The following is from Robert Roberts’ essay ‘The Blessings of Gratitude’ in the volume The Psychology of Gratitude:
“The constitutionally grateful person has a shield against such debilitating regrets because he or she is inclined to dwell on the favorable, rather than the regrettable. As noted earlier, as an emotion, gratitude is a perception of benefits and benevolence; a person with gratitude-readiness will tend to see what is good in situations and to notice less what is bad. The kind of unfortunate actions and events that make the constitutionally regretful person miserable may have occurred in the grateful one’s life as well, but the grateful person can move on from them, because his or her mind is tuned to happier things….
Grateful people tend to be satisfied with what they have and so are less susceptible to such emotions as disappointment, regret, and frustration. People who believe in God as He is conceived in Christianity have an even more powerful resource for transcending many of the circumstances that disappoint, frustrate, and anger most of us. In consequence, grateful people, whether religious or not, will be less prone to emotions such as anger, resentment, envy, and bitterness, that tend to undermine happy social relations.

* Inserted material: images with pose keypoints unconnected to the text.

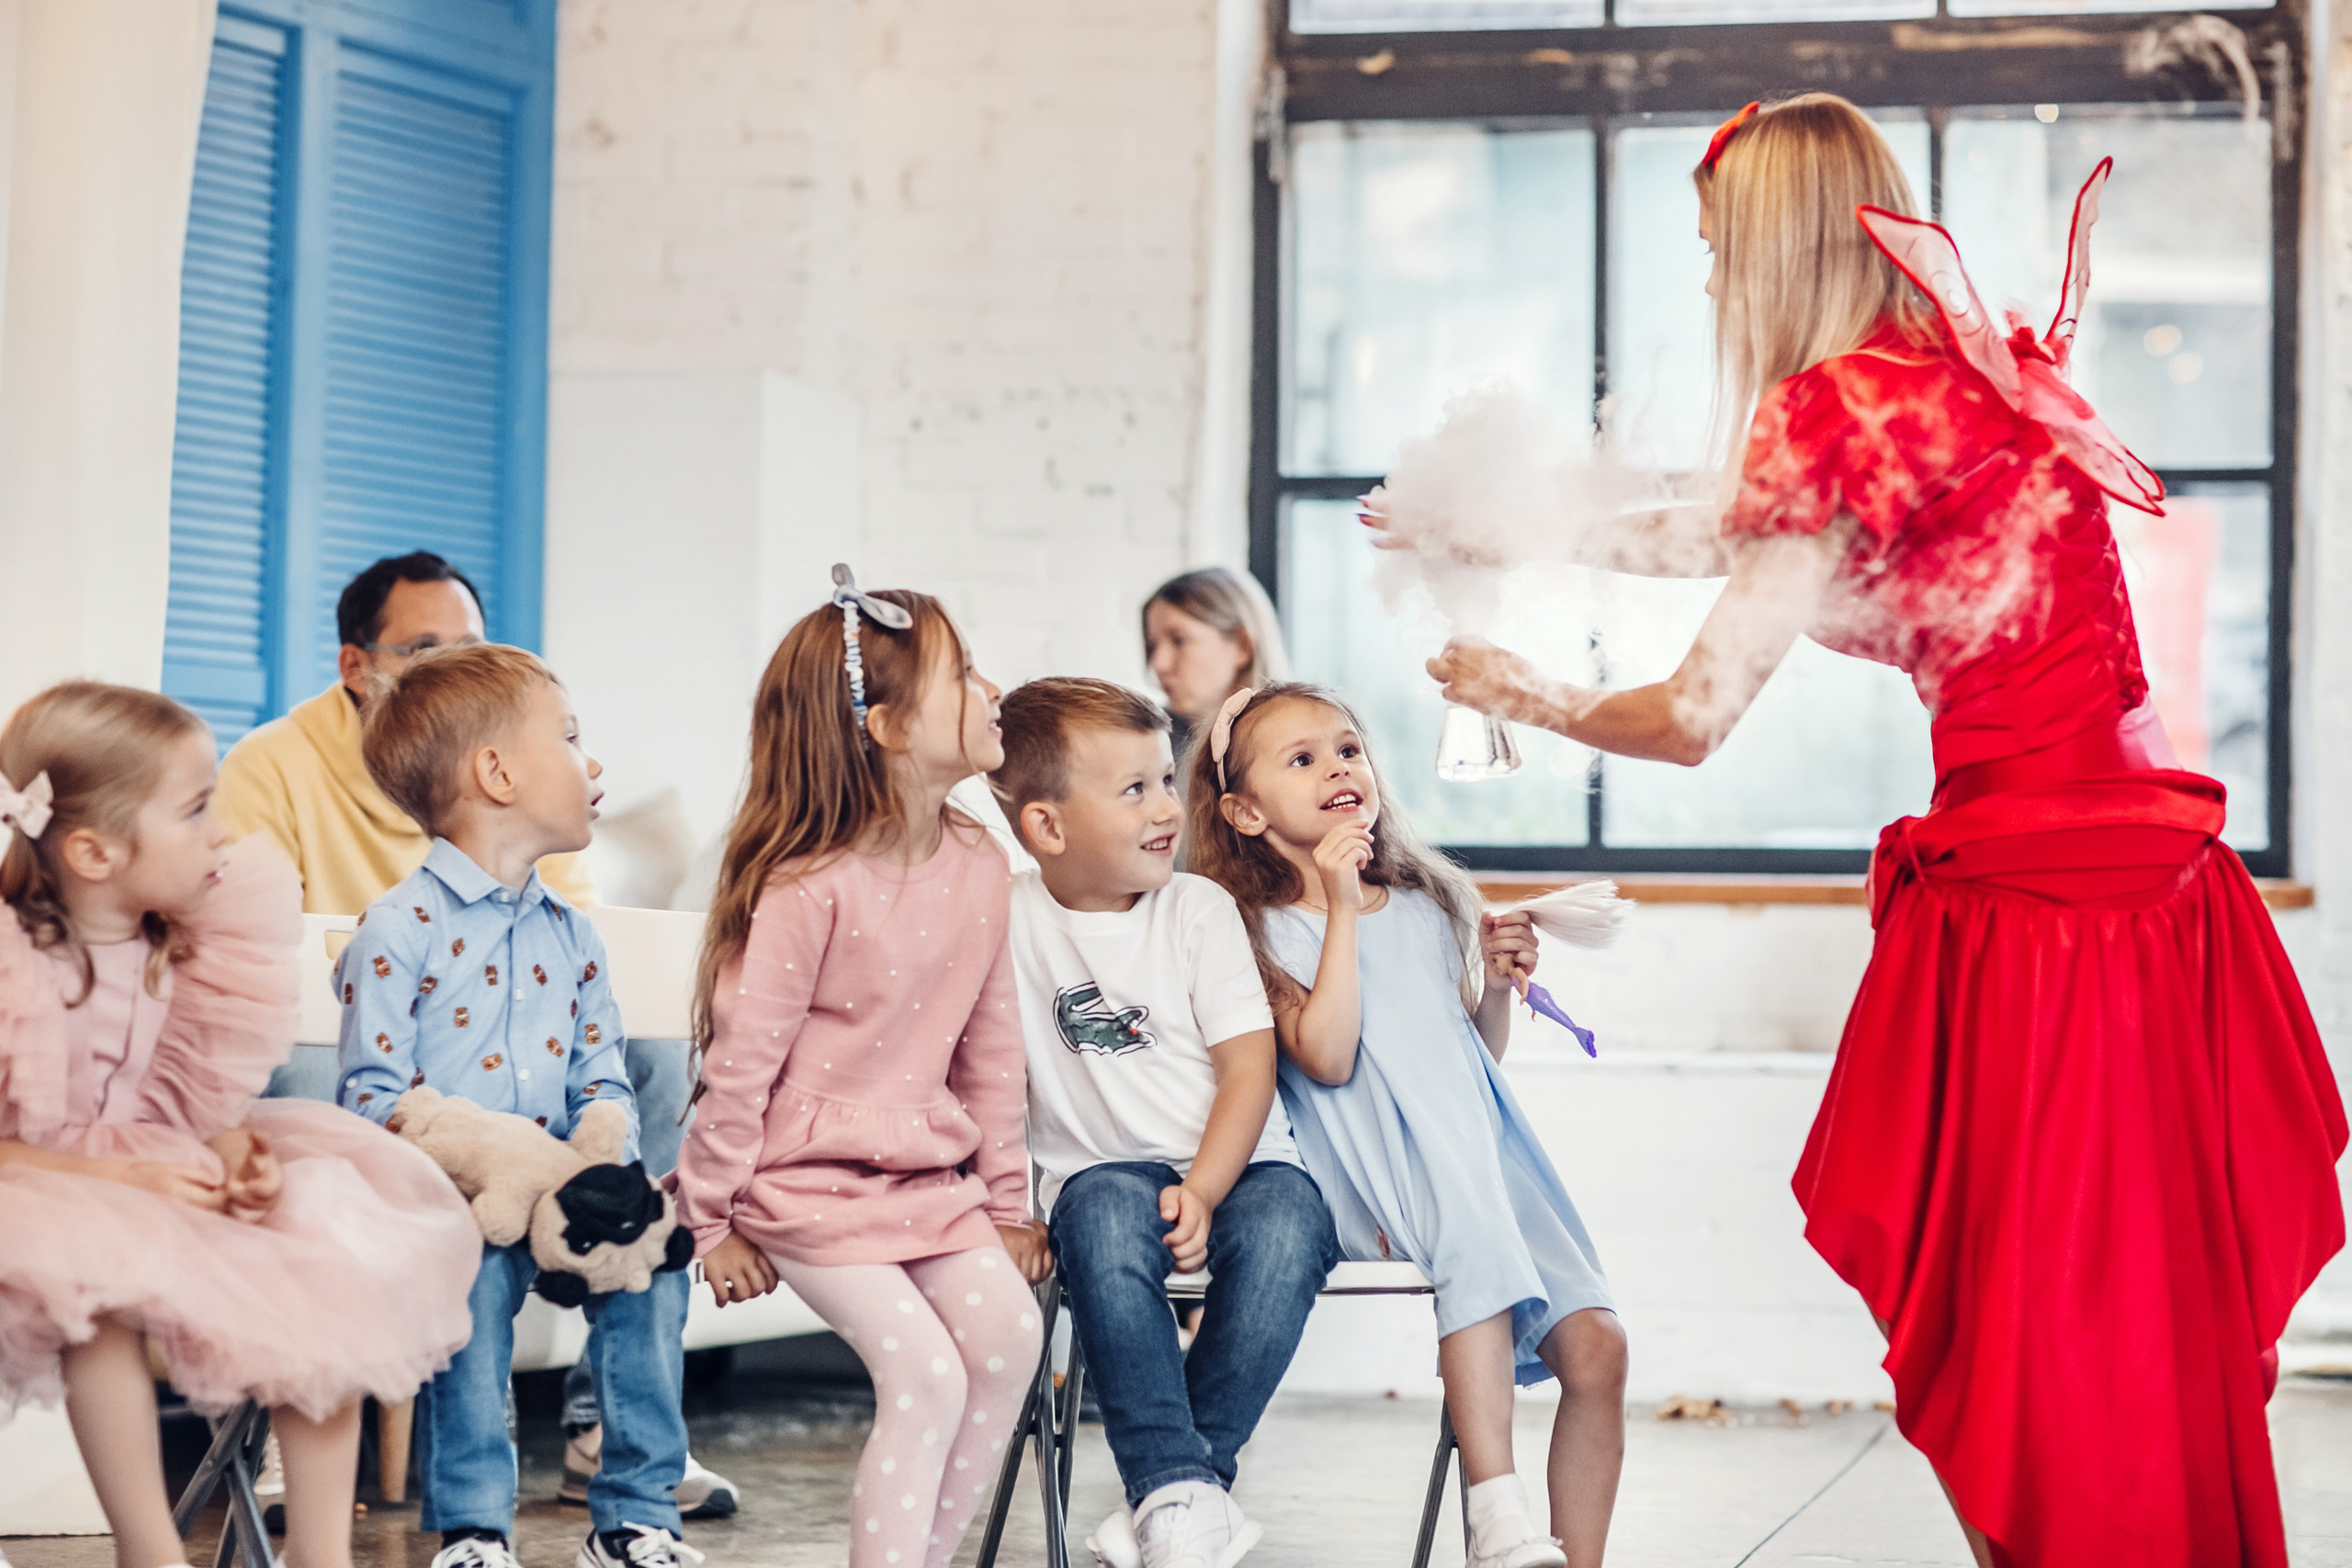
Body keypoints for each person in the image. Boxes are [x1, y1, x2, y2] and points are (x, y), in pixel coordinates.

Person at [1419, 95, 2346, 1568]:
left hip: (2039, 922)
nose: (1715, 285)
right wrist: (1529, 521)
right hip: (2162, 902)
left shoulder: (1834, 404)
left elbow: (1691, 713)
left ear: (1781, 246)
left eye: (1722, 252)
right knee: (2137, 1317)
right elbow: (1751, 527)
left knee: (2031, 1342)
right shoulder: (1968, 378)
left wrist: (1519, 685)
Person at [214, 550, 724, 1517]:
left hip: (516, 1076)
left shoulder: (553, 890)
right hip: (352, 1039)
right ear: (356, 666)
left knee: (651, 1070)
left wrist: (593, 1141)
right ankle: (306, 1404)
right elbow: (256, 949)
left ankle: (603, 1427)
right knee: (309, 1071)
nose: (454, 663)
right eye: (423, 648)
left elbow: (572, 951)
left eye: (472, 645)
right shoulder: (271, 767)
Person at [0, 682, 481, 1568]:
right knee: (94, 1298)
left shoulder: (191, 941)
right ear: (93, 851)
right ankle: (148, 1548)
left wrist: (234, 1151)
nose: (220, 831)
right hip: (47, 1188)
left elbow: (192, 1105)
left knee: (326, 1253)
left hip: (164, 1170)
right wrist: (124, 1181)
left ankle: (321, 1553)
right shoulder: (14, 965)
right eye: (193, 809)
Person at [1188, 683, 1626, 1568]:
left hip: (1479, 1151)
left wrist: (1498, 986)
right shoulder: (1247, 929)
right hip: (1374, 1168)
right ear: (1242, 810)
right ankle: (1495, 1512)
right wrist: (1342, 909)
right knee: (1469, 1232)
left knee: (1600, 1348)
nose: (1337, 768)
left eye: (1348, 748)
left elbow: (1468, 1058)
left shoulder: (1429, 901)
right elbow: (1328, 1055)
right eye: (1301, 759)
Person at [672, 569, 1040, 1568]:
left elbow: (991, 1051)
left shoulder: (977, 862)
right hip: (801, 1183)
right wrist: (710, 1222)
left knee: (1008, 1344)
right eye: (962, 673)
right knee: (923, 1375)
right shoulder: (806, 884)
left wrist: (1007, 1205)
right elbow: (741, 1068)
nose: (991, 688)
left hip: (926, 1176)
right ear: (883, 725)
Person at [333, 645, 695, 1568]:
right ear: (495, 773)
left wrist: (604, 1148)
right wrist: (487, 1154)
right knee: (470, 1289)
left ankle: (637, 1514)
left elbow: (602, 1073)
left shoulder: (575, 935)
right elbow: (373, 1096)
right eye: (571, 739)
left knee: (652, 1272)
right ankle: (473, 1526)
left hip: (568, 1195)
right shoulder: (397, 930)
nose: (594, 763)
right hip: (458, 1206)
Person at [989, 677, 1340, 1568]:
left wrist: (1206, 1186)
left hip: (1240, 1164)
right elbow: (975, 1077)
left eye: (1162, 781)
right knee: (1103, 1217)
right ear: (1047, 828)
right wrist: (995, 1208)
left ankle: (1177, 1489)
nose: (1164, 809)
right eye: (1131, 789)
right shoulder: (1006, 918)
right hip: (1102, 1176)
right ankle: (1183, 1491)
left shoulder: (1197, 910)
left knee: (1293, 1229)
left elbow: (1247, 1068)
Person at [1141, 569, 1289, 760]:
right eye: (1152, 646)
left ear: (1241, 646)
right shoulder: (1150, 742)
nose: (1158, 665)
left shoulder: (1299, 746)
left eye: (1179, 640)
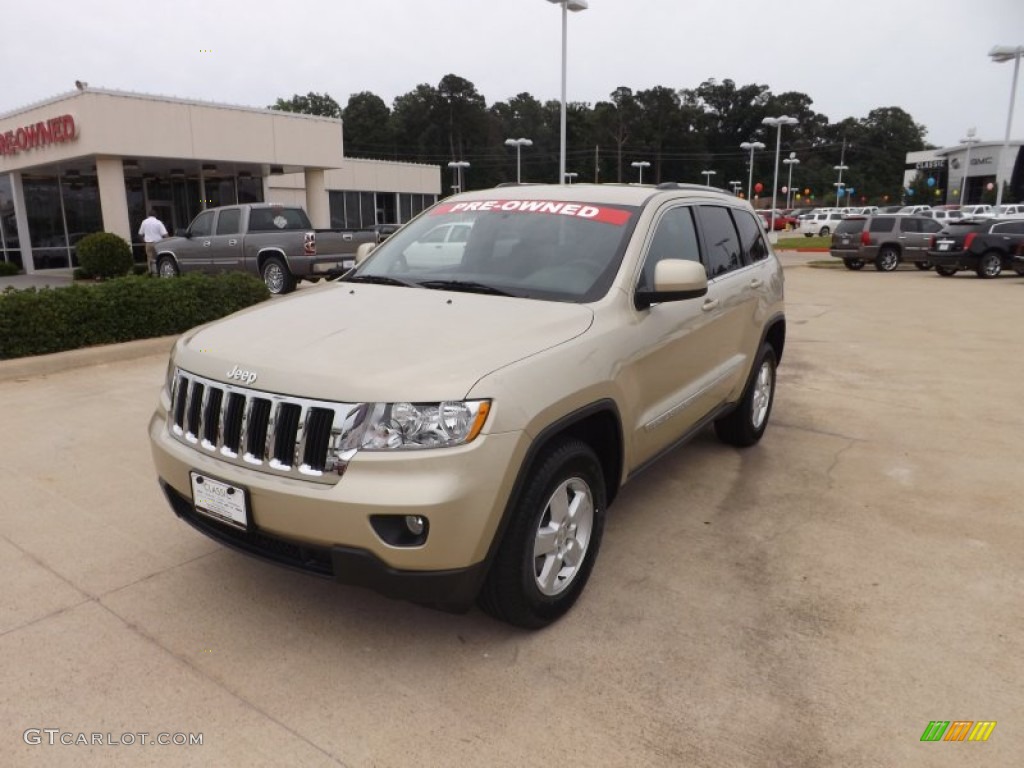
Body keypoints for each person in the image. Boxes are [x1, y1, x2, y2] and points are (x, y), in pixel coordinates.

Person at [138, 210, 168, 275]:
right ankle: (159, 272)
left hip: (148, 243)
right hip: (158, 243)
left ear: (148, 215)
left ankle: (151, 272)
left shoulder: (144, 222)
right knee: (158, 258)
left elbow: (140, 234)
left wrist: (144, 241)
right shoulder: (158, 222)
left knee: (149, 258)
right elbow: (165, 234)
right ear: (155, 215)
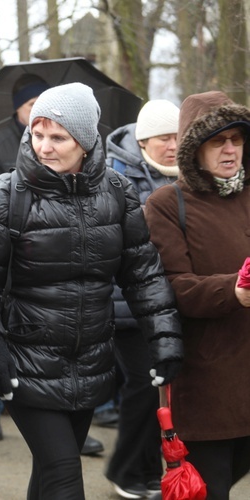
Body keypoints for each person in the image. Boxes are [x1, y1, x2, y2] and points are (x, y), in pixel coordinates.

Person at [0, 82, 183, 499]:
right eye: (37, 134)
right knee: (64, 477)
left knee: (48, 478)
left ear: (85, 141)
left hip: (92, 363)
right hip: (26, 363)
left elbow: (142, 273)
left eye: (58, 137)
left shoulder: (117, 193)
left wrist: (163, 339)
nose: (44, 146)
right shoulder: (4, 196)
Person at [144, 91, 250, 500]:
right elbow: (173, 287)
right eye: (217, 141)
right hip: (208, 386)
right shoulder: (167, 204)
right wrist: (233, 290)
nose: (229, 149)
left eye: (237, 139)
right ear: (194, 149)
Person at [104, 98, 181, 499]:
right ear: (143, 141)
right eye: (163, 138)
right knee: (142, 385)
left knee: (163, 387)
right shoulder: (117, 176)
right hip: (128, 305)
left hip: (171, 301)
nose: (172, 145)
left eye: (177, 137)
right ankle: (127, 470)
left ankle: (151, 469)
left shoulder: (185, 174)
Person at [0, 74, 50, 194]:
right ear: (18, 107)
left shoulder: (60, 141)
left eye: (43, 103)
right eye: (32, 104)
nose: (39, 110)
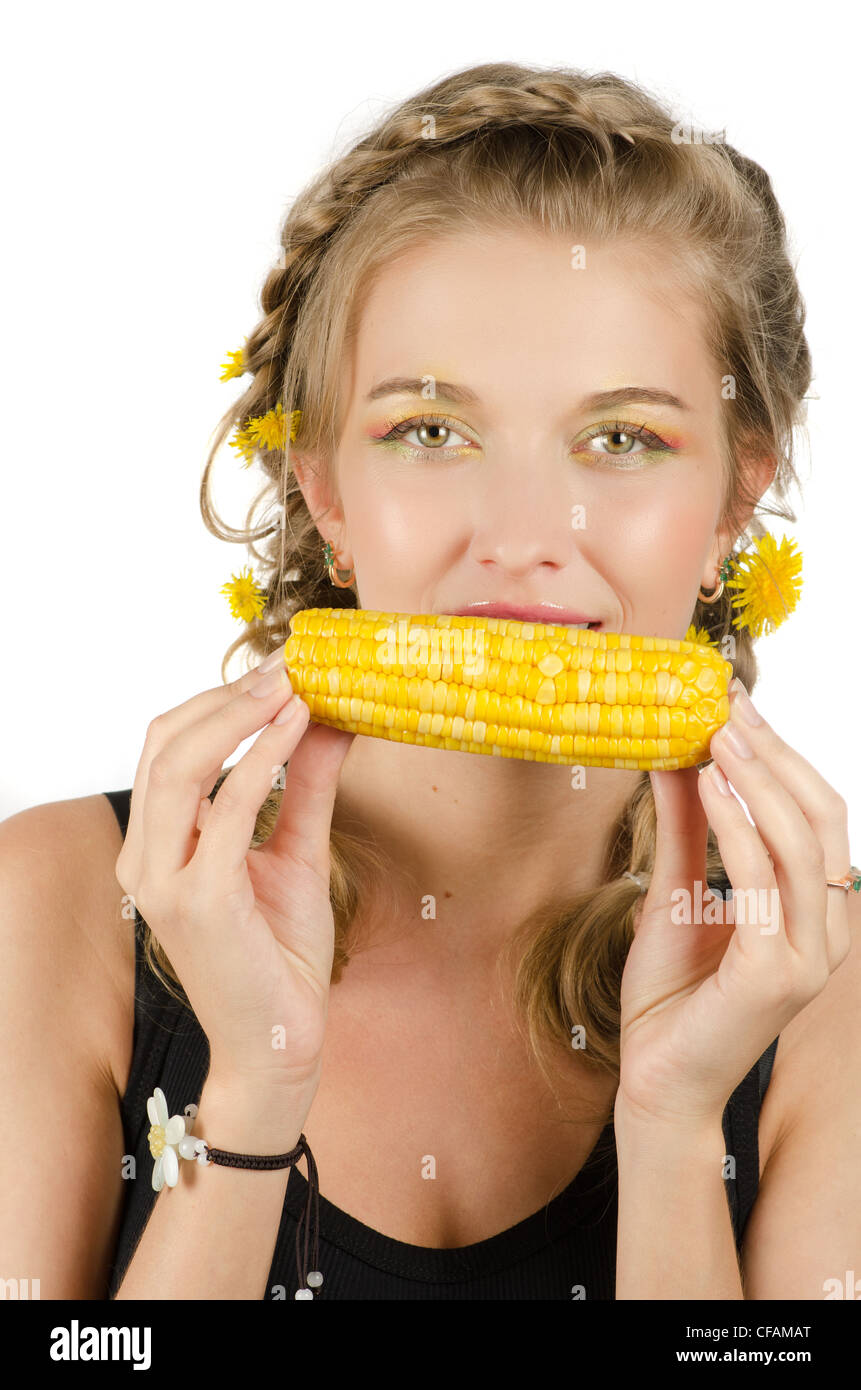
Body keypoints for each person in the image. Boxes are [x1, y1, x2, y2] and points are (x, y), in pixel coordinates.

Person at [1, 61, 858, 1302]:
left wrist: (675, 1128)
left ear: (736, 500)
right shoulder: (61, 907)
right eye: (432, 430)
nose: (525, 535)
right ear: (325, 492)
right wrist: (253, 1092)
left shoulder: (827, 987)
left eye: (622, 437)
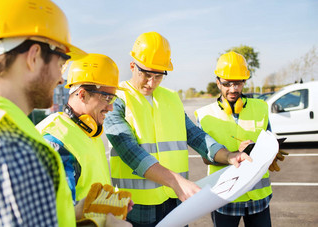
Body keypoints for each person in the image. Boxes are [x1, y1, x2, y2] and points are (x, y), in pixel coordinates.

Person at [103, 31, 251, 226]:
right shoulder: (116, 99)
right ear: (133, 66)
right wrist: (177, 182)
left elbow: (195, 135)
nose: (151, 82)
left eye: (158, 76)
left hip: (176, 201)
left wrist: (228, 156)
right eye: (146, 75)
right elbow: (129, 151)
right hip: (137, 206)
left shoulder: (171, 98)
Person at [0, 0, 87, 226]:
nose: (60, 79)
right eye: (61, 62)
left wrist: (77, 214)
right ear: (34, 56)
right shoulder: (19, 150)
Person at [36, 53, 133, 226]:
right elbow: (57, 217)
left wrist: (107, 206)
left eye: (113, 98)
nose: (111, 107)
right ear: (82, 95)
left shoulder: (87, 131)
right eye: (107, 98)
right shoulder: (56, 140)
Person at [194, 51, 273, 227]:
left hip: (258, 198)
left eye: (238, 83)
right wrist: (236, 154)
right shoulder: (205, 115)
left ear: (244, 81)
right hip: (224, 198)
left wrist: (267, 151)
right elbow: (206, 158)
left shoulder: (261, 108)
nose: (233, 89)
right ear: (218, 82)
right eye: (227, 83)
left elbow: (270, 141)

But the virtue of gratitude is not only a prophylactic against such corruption of relationships; it also contributes positively to friendship and civility, because it is both benevolent (wishing the benefactor well) and just (giving the benefactor his or her due, in a certain special way). The justice of gratitude can be plausible argued to be metaphysical–a kind of attunement to one’s basic human nature and the nature of the universe–because we are in fact dependent recipients of good things, both from some of our fellow human beings and from God. Such attunement is a realization of human nature and thus maturity, fulfillment, well-being.